= TRECHO SELECIONADO =
• • • •

Entre os 30 países que têm a maior carga tributária, o Brasil é o que oferece o pior retorno em benefícios à população em serviços como educação, saúde, saneamento, infraestrutura e outras responsabilidades do governo. O cálculo do Índice de Retorno de Bem-Estar à Sociedade (Irbes), realizado pelo Instituto Brasileiro de Planejamento Tributário (IBPT) mostra que os brasileiros são os que veem menos retorno dos impostos que pagam.
Segundo o estudo, em 2011, a carga tributária brasileira foi de 35,13%, o IDH de 0,718 e o Irbes ficou em 135,83. Devido à arrecadação altíssima e o péssimo retorno dos valores, o País ficou atrás, inclusive, de outros países da América do Sul, como Uruguai e Argentina.
O levantamento é resultado da somatória da carga tributária, ponderada percentualmente com o Índice de Desenvolvimento Humano (IDH). ''O IDH tem ponderação de 85% no Irbes e a carga tributária pesa 15%. Entendemos que o retorno é muito mais importante do que ter uma carga alta'', explica o presidente do IBPT, João Eloi Olenike.
O melhor resultado é o da Austrália, que tem uma carga tributária bem menor que a do Brasil (25,90%), IDH de 0,929 e retorno de 164,18 pontos. Os Estados Unidos, a Coreia do Sul e o Japão vêm em seguida (confira os índices no quadro), mostrando que são os países que melhor fazem aplicação dos tributos arrecadados, em termos de melhoria da qualidade de vida de seus cidadãos.
De acordo com Olenike, mesmo nos países que têm uma carga tributária alta, se há retorno de qualidade para a população em termos de serviços, não existe reclamação sobre os impostos pagos.
É a segunda vez que o Brasil fica no final do ranking. No ano passado, quando foi realizada a primeira edição do Irbes, o País também ocupou a 30 posição devido à sua arrecadação altíssima e retorno ruim. ''O Brasil não investe em infraestrutura e qualidade de vida para a população e isso acaba refletindo no IDH e no Irbes e, por isso, ficou novamente como último colocado'', avalia Olenike. ''Neste período não mudou nada; continua ruim, bem distante, inclusive, dos índices do 29º colocado'', acrescenta.
O presidente do IBPT reitera que para subir no ranking, é necessário que o Brasil tenha uma carga tributária melhor em relação ao PIB e IDH maior. ''Só vamos conseguir isso por meio de uma reforma tributária e melhor administração voltada à infraestrutura, com menores impostos'', acredita.
Conscientização
Segundo o presidente do Sescap-Ldr, Marcelo Odetto Esquiante, há alguns anos várias entidades empresariais conduzem um trabalho de conscientização sobre o número e o porcentual de impostos cobrado no País. ''O que percebemos é que o imposto arrecadado nem sempre é bem empregado. Temos uma saúde que não atende bem as necessidades da população, a educação deixa a desejar e tantos outros serviços que não funcionam e que, por isso, o cidadão paga dobrado. Se quiser ter atendimento de qualidade, paga plano de saúde, coloca filhos em escolas particulares e por aí vai'', diz.
Ele considera que a conscientização é necessária porque muitas pessoas acham que não pagam imposto. ''Todos pagam e pagam o tempo todo: 33% do valor de um carro são impostos, o cafezinho tem embutido 36,52% de impostos, 35% do valor do macarrão são impostos'', exemplifica. ''A pesquisa do IBPT mostra que o brasileiro está insatisfeito com o retorno que o governo dá a ele. Passou da hora de cobrarmos mais eficiência na gestão pública'', reitera.

• • • •

(Itens armazenados)
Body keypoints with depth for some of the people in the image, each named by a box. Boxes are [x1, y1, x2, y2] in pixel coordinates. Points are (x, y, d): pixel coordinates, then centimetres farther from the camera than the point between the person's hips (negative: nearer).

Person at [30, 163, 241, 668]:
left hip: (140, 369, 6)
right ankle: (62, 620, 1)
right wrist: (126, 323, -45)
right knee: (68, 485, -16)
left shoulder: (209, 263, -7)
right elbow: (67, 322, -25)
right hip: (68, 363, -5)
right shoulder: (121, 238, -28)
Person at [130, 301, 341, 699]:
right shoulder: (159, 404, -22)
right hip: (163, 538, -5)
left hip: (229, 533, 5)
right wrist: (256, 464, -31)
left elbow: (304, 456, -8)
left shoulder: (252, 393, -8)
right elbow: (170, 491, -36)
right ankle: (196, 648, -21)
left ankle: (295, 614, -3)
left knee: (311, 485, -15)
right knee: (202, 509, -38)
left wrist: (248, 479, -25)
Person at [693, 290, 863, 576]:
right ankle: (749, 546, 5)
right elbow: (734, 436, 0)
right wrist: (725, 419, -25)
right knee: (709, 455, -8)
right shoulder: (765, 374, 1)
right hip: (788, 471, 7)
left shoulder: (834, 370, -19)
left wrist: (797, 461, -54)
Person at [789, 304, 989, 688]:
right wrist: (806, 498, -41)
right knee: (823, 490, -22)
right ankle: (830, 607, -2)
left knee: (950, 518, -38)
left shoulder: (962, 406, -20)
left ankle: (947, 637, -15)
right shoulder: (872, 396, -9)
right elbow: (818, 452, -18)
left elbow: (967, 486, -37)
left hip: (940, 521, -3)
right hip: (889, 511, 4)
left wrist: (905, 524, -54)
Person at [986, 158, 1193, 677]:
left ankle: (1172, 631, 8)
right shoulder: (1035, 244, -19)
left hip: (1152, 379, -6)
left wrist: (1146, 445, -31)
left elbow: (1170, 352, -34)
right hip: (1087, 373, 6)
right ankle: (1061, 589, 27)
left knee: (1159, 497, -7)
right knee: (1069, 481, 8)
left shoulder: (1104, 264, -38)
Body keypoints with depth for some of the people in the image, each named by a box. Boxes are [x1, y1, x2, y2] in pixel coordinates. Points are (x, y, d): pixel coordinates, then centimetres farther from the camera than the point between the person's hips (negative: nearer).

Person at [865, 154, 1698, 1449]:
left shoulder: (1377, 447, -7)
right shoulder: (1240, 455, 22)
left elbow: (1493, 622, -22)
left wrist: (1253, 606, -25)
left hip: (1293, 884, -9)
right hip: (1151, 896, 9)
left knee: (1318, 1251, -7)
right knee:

• • • •

= TAREFAS =
a – Responda sim ou não a cada afirmação de acordo com o texto sobre carga tributária e cite as palavras exatas que decidem a resposta: (i) Em 2011, a carga tributária brasileira foi de 35,13%. (ii) No Irbes, a carga tributária tem peso maior que o IDH. (iii) A Austrália tem carga tributária maior que a do Brasil.
b – Reescreva tudo desde "Entre os 30" até "impostos que pagam." no texto sobre carga tributária, trocando "governo" por "Estado".
As entradas vêm de outra fonte.

= RESPOSTAS DOS EXERCÍCIOS =
a –
(i) Sim: "em 2011, a carga tributária brasileira foi de 35,13%"
(ii) Não: "O IDH tem ponderação de 85% no Irbes e a carga tributária pesa 15%."
(iii) Não: "uma carga tributária bem menor que a do Brasil (25,90%)"

b –
Entre os 30 países que têm a maior carga tributária, o Brasil é o que oferece o pior retorno em benefícios à população em serviços como educação, saúde, saneamento, infraestrutura e outras responsabilidades do Estado. O cálculo do Índice de Retorno de Bem-Estar à Sociedade (Irbes), realizado pelo Instituto Brasileiro de Planejamento Tributário (IBPT) mostra que os brasileiros são os que veem menos retorno dos impostos que pagam.